Though it is rare for storms to develop in the “off-season,” tropical systems have formed in the past, like last year when Alberto formed into a tropical storm on May 25 or Arlene in April of 2017.

Believe it or not, there was even a category one hurricane, Hurricane Alex, that formed in January of 2016 and affected Bermuda. Again, it is rare, but not uncommon for the Atlantic basin.

So, how do hurricanes form? Typically, they start all the way in the opposite side of the Atlantic as an area of thunderstorms. As they move off the coast of Africa, they form into clusters and begin strengthening as they continue westward through the warm ocean waters. High and low pressures clash and the warmer moist air begins rising and cools off. The water droplets in the air then forms the clouds. The whole storm will rotate and spin counterclockwise. When the storm spins faster and faster, an “eye” begins to form in the center.

Sometimes there is Saharan Dust that blows over Africa and destroys the hurricanes from ever forming. That air is too dry and will literally cut the top of storms from growing.

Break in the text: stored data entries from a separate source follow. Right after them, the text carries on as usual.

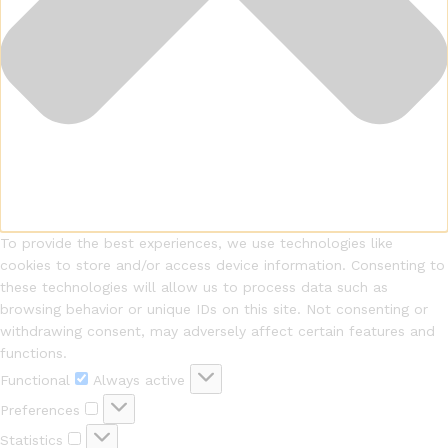
To provide the best experiences, we use technologies like
cookies to store and/or access device information. Consenting to
these technologies will allow us to process data such as
browsing behavior or unique IDs on this site. Not consenting or
withdrawing consent, may adversely affect certain features and
functions.
Functional
Always active
Preferences
Statistics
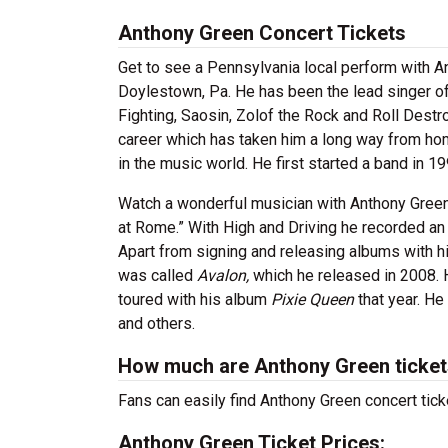
Anthony Green Concert
Tickets
Get to see a Pennsylvania local perform with An
Doylestown, Pa. He has been the lead singer of
Fighting, Saosin, Zolof the Rock and Roll Destr
career which has taken him a long way from hom
in the music world. He first started a band in 
Watch a wonderful musician with Anthony Green 
at Rome.” With High and Driving he recorded an
Apart from signing and releasing albums with 
was called
Avalon,
which he released in 2008. 
toured with his album
Pixie Queen
that year. He
and others.
How much are Anthony Green ticke
Fans can easily find Anthony Green concert tick
Anthony Green Ticket Prices:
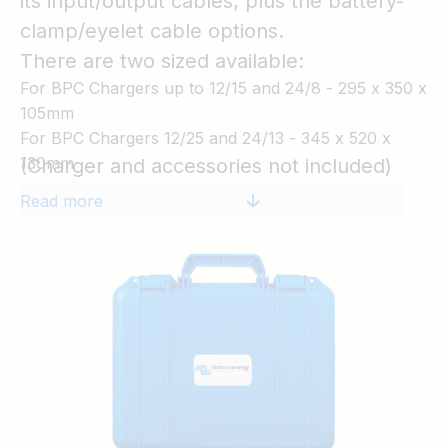
its input/output cables; plus the battery-
clamp/eyelet cable options.
There are two sized available:
For BPC Chargers up to 12/15 and 24/8 - 295 x 350 x
105mm
For BPC Chargers 12/25 and 24/13 - 345 x 520 x
130mm
(Charger and accessories not included)
Read more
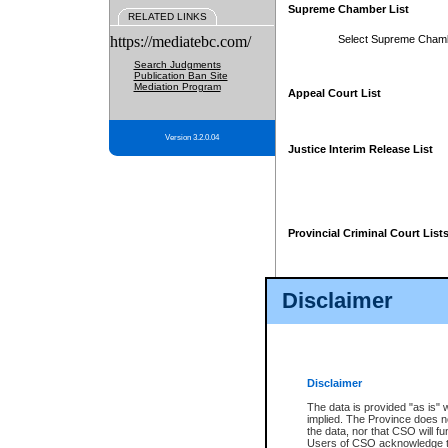
Supreme Chamber List
RELATED LINKS
https://mediatebc.com/
Select Supreme Cham
Search Judgments
Publication Ban Site
Mediation Program
Appeal Court List
Version 3.2.0.04
Justice Interim Release List
Provincial Criminal Court List
Disclaimer
* These court lists are not officia
page. For confirmation of informa
summons or otherwise notified by
does not appear on the posted cour
Disclaimer
The data is provided "as is" 
implied. The Province does n
the data, nor that CSO will fun
Users of CSO acknowledge th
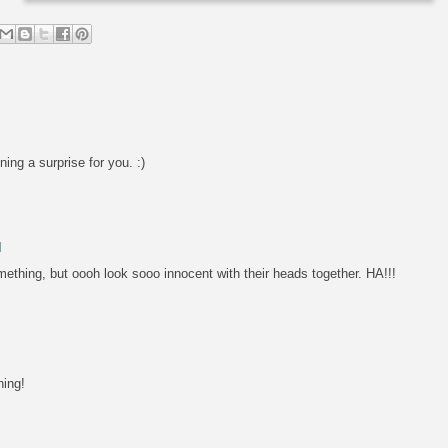
ning a surprise for you. :)
M
something, but oooh look sooo innocent with their heads together. HA!!!
hing!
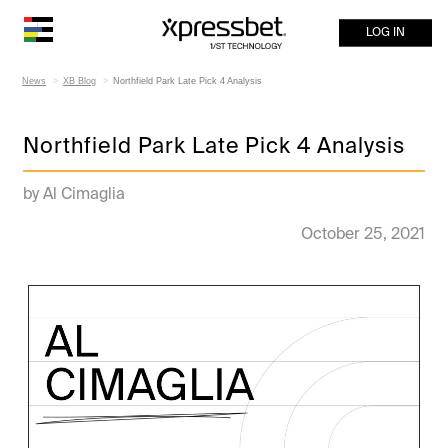
LOG IN
News
XB Blog
Northfield Park Late Pick 4 Analysis
Northfield Park Late Pick 4 Analysis
by Al Cimaglia
October 25, 2021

Now you may be wondering, what is the difference between a tropical storm and a hurricane? It really all comes down to the sustained wind in the storm. A team of meteorologists from The National Hurricane Center use an airplane with special weather equipment that flies through the center of any tropical system. That is how they measure the wind speed and then classify a storm.

Tropical storms and hurricanes are measured by their own scale, named “The Saffir-Simpson Scale,” which was created by Herbert Saffir (a civil engineer) and Robert Simpson (a meteorologist) in 1971. The wind must be sustained at these speeds for one minute or longer to get an official classification.

So, what are some preparation tips for anyone who may experience a hurricane?

It is always best to be prepared no matter what happens. People should look into purchasing a hurricane kit, filled with first aid, medicine, food, water, batteries and flashlights, to name a few. People should also protect their personal items, including their license, records, money and cell phone. Also, do not forget supplies for your pets.  

Recently, AccuWeather has released their outlook for the upcoming 2019 hurricane season. Meteorologist and Atlantic Hurricane Expert Dan Kottlowski is predicting a near-to-slightly above average hurricane season with 12 to 14 named storms (tropical storms and hurricanes combined).

Five to seven of those could become a hurricane and two to four could become major (category three or higher).  

But there is some good news! An El Niño pattern is expected to take over, which typically lowers the amount of hurricanes that form in the Atlantic, due to wind in the upper-atmosphere that tends to rip storms apart.